'int' is the standard datatype that is native for the machine, so 16bit if you're on a 16bit machine, 32bit if you're on a 32bit machine, and 32bit if you're on a 64bit machine... wait... that doesn't work... meh.
'long' is sometimes emulated, because 16bit ints are too much of a pain.
'size_t' is generally a uintptr_t, but can also be 16bit in a segmented system like dos, where far pointers are 32bit (although with only a 20bit address space, with random weirdness mapping to the same bits of memory). Its an efficient datatype, basically.
'long double' is a fun datatype... 80 bits of actual data on x87, 64bits of actual data with sse. its just a fun datatype.
if you're doing professional coding, get accoustomed to typing uint32_t sooner rather than later.

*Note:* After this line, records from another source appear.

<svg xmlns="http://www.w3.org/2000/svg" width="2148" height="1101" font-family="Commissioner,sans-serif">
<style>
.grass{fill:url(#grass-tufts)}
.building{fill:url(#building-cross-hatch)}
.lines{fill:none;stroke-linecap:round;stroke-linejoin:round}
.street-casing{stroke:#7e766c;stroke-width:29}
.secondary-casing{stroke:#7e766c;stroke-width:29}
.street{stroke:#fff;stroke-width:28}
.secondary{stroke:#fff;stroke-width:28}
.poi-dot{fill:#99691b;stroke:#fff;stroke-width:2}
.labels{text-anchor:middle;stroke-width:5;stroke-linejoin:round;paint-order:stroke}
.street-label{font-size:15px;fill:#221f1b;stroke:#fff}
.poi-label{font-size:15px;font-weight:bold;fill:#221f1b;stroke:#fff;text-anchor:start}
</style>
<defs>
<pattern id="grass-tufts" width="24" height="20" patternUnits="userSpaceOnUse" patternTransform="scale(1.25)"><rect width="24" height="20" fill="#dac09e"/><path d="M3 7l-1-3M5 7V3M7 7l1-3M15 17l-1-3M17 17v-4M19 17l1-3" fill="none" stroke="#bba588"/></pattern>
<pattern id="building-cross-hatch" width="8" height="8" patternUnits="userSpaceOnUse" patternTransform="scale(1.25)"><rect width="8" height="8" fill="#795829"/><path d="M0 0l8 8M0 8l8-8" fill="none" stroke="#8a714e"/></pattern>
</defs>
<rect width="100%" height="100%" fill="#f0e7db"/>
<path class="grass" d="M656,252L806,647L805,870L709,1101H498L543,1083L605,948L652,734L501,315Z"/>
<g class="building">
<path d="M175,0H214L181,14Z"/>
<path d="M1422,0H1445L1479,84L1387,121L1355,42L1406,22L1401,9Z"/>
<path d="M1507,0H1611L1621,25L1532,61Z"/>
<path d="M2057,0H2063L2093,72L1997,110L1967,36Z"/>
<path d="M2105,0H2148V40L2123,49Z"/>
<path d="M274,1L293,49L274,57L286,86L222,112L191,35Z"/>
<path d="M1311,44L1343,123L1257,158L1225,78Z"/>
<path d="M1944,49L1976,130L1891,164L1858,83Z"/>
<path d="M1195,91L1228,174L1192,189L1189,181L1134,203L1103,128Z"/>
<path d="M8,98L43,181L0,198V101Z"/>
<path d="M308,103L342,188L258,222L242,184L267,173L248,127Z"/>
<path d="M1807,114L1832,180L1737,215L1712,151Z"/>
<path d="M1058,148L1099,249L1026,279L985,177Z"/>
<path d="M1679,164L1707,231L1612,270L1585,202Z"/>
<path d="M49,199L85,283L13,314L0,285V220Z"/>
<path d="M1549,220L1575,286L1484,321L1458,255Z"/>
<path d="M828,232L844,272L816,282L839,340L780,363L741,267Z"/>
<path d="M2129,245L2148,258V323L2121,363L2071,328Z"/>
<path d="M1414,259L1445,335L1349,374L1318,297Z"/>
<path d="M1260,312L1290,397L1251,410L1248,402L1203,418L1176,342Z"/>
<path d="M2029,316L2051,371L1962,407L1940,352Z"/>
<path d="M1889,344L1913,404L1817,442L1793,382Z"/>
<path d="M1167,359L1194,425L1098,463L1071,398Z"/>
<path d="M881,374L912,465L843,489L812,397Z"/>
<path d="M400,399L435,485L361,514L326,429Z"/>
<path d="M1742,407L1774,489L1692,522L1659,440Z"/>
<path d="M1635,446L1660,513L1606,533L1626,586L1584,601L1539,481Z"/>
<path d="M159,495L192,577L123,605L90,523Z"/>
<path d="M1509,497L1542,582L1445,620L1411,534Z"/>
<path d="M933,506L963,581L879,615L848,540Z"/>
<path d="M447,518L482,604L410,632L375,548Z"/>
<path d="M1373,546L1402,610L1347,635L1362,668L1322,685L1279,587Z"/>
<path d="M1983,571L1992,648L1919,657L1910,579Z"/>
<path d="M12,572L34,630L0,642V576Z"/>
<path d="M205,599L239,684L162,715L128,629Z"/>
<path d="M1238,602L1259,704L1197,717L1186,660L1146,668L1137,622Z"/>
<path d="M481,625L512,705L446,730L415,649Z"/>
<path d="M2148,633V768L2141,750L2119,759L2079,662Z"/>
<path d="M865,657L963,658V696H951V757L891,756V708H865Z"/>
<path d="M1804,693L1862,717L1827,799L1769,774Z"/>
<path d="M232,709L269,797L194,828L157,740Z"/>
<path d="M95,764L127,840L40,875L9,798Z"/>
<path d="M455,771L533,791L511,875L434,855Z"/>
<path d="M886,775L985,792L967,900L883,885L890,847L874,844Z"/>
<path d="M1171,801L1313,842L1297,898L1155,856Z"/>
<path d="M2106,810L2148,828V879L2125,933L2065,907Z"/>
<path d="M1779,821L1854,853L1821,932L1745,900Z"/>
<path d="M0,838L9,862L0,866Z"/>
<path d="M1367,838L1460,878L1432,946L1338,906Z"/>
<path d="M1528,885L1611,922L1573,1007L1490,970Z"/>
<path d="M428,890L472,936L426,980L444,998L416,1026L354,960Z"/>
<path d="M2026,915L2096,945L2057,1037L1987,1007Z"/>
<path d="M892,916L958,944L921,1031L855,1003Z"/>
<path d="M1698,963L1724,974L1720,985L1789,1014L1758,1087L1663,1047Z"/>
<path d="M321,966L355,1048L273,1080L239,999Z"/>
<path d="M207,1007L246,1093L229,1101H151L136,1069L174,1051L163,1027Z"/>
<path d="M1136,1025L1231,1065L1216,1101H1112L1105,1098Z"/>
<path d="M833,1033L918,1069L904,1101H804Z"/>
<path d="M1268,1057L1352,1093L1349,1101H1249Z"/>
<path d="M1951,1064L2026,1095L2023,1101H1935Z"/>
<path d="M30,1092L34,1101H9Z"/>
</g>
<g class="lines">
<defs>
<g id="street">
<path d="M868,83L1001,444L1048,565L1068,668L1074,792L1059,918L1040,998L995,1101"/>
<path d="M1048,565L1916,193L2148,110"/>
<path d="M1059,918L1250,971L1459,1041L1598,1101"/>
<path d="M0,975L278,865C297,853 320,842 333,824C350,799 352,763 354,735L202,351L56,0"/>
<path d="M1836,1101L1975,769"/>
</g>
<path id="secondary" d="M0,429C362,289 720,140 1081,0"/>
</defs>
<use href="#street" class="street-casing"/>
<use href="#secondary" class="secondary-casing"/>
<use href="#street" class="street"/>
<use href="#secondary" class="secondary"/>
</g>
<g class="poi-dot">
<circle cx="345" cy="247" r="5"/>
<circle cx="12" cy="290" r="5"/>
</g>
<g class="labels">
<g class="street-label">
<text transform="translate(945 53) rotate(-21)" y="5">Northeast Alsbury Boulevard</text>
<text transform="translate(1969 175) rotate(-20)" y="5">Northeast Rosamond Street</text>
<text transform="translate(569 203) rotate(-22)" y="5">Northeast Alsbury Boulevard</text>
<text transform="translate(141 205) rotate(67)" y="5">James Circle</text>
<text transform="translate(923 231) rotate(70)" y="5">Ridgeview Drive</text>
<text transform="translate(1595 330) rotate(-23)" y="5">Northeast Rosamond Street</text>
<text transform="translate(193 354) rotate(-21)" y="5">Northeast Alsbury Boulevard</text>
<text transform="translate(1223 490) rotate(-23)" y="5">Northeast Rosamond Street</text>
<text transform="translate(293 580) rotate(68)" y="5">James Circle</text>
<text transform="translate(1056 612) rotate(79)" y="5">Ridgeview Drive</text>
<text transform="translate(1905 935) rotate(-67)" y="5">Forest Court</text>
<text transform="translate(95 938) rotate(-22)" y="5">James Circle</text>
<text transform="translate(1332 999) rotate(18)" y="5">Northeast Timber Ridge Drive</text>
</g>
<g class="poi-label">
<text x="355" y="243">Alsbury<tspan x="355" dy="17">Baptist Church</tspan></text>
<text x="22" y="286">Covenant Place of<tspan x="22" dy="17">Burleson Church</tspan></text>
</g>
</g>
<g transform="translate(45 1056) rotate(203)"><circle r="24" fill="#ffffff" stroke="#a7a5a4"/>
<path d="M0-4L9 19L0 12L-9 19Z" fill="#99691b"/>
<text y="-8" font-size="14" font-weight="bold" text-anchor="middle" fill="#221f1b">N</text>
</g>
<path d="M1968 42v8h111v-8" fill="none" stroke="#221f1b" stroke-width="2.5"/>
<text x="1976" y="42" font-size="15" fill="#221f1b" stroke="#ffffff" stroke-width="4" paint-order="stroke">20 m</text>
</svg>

At the end of the day, you'll either have data structures that are internal to your code (in which case you shouldn't really care about alignment/padding etc anyway), data structures that are part of an API (where extensibility is likely more important), or data structures that are transfered between programs (where you should be checking variables are within expected parameters and extra padding can be fatal, or leak information that should not be leaked).
If its buggy on 64bit, run it through valgrind. That'll detect any reads of uninitialised padding for you nice and easy. In certain situations, memsetting everything to 0 can be bad.